Exercise requirements → From the SparkGraph review thread, retype the part that opens with the words containing "1. On the technical" and closes with "again on the PR.".

Selected text →
•••••
SparkGraph review process

classic Classic list List threaded Threaded
4 messages Options
Reply | Threaded
Open this post in threaded view
|

SparkGraph review process

Mats Rydberg
Hello dear Spark community

We are the developers behind the SparkGraph SPIP, which is a project created out of our work on openCypher Morpheus (https://github.com/opencypher/morpheus). During this year we have collaborated with mainly Xiangrui Meng of Databricks to define and develop a new SparkGraph module based on our experience from working on Morpheus. Morpheus - formerly known as "Cypher for Apache Spark" - has been in development for over 3 years and matured in its API and implementation.

The SPIP work has been on hold for a period of time now, as priorities at Databricks have changed which has occupied Xiangrui's time (as well as other happenings). As you may know, the latest API PR (https://github.com/apache/spark/pull/24851) is blocking us from moving forward with the implementation.

In an attempt to not lose track of this project we now reach out to you to ask whether there are any Spark committers in the community who would be prepared to commit to helping us review and merge our code contributions to Apache Spark? We are not asking for lots of direct development support, as we believe we have the implementation more or less completed already since early this year. There is a proof-of-concept PR (https://github.com/apache/spark/pull/24297) which contains the functionality.

If you could offer such aid it would be greatly appreciated. None of us are Spark committers, which is hindering our ability to deliver this project in time for Spark 3.0.

Sincerely
the Neo4j Graph Analytics team
Mats, Martin, Max, Sören, Jonatan

Reply | Threaded
Open this post in threaded view
|

Re: SparkGraph review process

Xiangrui Meng
Hi all,

I want to clarify my role first to avoid misunderstanding. I'm an individual contributor here. My work on the graph SPIP as well as other Spark features I contributed to are not associated with my employer. It became quite challenging for me to keep track of the graph SPIP work due to less available time at home.

On retrospective, we should have involved more Spark devs and committers early on so there is no single point of failure, i.e., me. Hopefully it is not too late to fix. I summarize my thoughts here to help onboard other reviewers:

1. On the technical side, my main concern is the runtime dependency on org.opencypher:okapi-shade. okapi depends on several Scala libraries. We came out with the solution to shade a few Scala libraries to avoid pollution. However, I'm not super confident that the approach is sustainable for two reasons: a) there exists no proper shading libraries for Scala, 2) We will have to wait for upgrades from those Scala libraries before we can upgrade Spark to use a newer Scala version. So it would be great if some Scala experts can help review the current implementation and help assess the risk.

2. Overloading helper methods. MLlib used to have several overloaded helper methods for each algorithm, which later became a major maintenance burden. Builders and setters/getters are more maintainable. I will comment again on the PR.
•••••
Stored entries
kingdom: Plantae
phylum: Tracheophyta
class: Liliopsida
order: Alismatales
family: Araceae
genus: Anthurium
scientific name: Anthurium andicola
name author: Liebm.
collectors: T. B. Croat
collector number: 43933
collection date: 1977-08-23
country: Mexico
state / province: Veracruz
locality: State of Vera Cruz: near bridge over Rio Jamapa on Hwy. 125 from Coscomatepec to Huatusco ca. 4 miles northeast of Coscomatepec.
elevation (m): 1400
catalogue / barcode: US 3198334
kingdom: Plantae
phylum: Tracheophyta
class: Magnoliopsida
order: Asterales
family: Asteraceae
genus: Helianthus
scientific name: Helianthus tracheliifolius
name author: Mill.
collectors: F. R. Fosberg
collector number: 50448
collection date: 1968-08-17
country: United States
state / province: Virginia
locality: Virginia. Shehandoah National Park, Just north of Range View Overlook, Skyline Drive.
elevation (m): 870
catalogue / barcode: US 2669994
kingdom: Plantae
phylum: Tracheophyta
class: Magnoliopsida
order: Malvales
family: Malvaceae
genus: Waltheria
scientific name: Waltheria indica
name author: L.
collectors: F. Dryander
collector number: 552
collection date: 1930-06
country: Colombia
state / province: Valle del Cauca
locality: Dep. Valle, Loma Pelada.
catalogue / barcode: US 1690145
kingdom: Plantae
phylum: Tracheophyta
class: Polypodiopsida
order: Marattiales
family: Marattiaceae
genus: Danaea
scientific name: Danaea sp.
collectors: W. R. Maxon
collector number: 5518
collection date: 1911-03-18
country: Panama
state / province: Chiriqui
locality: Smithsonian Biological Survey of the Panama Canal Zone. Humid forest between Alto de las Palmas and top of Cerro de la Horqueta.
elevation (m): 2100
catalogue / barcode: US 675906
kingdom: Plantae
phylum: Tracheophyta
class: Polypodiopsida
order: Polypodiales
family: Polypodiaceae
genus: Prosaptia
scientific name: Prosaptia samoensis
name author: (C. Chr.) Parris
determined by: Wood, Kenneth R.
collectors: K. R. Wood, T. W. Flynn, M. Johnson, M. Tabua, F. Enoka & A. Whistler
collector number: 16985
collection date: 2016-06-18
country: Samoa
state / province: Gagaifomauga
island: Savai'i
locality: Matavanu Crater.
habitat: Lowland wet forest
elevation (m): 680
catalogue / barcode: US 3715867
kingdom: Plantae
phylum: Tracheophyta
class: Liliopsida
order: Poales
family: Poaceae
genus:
•••••
Reply to the task →
1. On the technical side, my main concern is the runtime dependency on org.opencypher:okapi-shade. okapi depends on several Scala libraries. We came out with the solution to shade a few Scala libraries to avoid pollution. However, I'm not super confident that the approach is sustainable for two reasons: a) there exists no proper shading libraries for Scala, 2) We will have to wait for upgrades from those Scala libraries before we can upgrade Spark to use a newer Scala version. So it would be great if some Scala experts can help review the current implementation and help assess the risk.

2. Overloading helper methods. MLlib used to have several overloaded helper methods for each algorithm, which later became a major maintenance burden. Builders and setters/getters are more maintainable. I will comment again on the PR.